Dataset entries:
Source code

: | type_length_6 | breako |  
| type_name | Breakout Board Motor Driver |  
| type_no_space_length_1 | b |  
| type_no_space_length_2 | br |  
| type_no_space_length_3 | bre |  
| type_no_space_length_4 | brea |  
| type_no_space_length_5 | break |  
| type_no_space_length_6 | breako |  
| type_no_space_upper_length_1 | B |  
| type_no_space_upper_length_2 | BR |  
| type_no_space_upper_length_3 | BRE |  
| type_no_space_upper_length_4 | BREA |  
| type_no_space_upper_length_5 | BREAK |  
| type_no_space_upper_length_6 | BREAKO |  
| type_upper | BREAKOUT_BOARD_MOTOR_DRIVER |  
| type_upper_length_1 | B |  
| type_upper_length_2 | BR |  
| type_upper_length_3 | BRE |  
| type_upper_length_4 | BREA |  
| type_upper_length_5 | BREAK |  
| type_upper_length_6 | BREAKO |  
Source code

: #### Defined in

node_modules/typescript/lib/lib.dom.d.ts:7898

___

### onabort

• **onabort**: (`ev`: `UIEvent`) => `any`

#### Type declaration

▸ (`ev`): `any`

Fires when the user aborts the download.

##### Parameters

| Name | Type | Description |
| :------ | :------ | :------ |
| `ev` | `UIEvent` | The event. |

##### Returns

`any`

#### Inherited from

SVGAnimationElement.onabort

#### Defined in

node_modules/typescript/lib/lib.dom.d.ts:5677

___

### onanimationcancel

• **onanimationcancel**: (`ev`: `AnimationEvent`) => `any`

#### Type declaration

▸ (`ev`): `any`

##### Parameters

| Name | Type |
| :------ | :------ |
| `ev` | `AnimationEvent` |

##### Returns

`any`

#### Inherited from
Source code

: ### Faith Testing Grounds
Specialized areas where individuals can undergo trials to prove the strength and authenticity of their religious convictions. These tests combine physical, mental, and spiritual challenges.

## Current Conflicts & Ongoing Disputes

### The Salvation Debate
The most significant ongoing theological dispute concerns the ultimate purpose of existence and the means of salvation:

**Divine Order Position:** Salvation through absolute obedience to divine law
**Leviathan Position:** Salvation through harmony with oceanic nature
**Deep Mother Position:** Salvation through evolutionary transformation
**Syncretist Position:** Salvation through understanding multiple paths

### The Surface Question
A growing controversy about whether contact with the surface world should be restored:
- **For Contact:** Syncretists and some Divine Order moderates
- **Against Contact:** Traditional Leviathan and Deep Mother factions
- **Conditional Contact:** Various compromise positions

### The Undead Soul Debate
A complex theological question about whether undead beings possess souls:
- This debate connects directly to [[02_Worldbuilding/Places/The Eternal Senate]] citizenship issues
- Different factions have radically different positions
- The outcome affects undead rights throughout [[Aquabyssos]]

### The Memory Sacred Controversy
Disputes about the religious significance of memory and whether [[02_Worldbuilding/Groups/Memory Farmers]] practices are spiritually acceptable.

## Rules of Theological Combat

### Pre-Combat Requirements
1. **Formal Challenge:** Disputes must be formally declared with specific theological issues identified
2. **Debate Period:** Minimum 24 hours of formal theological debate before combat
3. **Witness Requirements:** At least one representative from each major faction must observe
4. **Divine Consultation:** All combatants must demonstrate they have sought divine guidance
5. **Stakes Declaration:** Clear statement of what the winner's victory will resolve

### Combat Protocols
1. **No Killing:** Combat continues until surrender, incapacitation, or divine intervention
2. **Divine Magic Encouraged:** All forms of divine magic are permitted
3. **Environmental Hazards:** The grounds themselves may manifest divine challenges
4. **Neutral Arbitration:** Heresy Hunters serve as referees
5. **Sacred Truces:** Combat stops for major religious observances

YOUR INSTRUCTIONS :: From the records above, repeat exactly the lines from the one with "Specialized areas where" through the one with "### The Undead Soul Debate", both included.

FINISHED TASK ::
Specialized areas where individuals can undergo trials to prove the strength and authenticity of their religious convictions. These tests combine physical, mental, and spiritual challenges.

## Current Conflicts & Ongoing Disputes

### The Salvation Debate
The most significant ongoing theological dispute concerns the ultimate purpose of existence and the means of salvation:

**Divine Order Position:** Salvation through absolute obedience to divine law
**Leviathan Position:** Salvation through harmony with oceanic nature
**Deep Mother Position:** Salvation through evolutionary transformation
**Syncretist Position:** Salvation through understanding multiple paths

### The Surface Question
A growing controversy about whether contact with the surface world should be restored:
- **For Contact:** Syncretists and some Divine Order moderates
- **Against Contact:** Traditional Leviathan and Deep Mother factions
- **Conditional Contact:** Various compromise positions

### The Undead Soul Debate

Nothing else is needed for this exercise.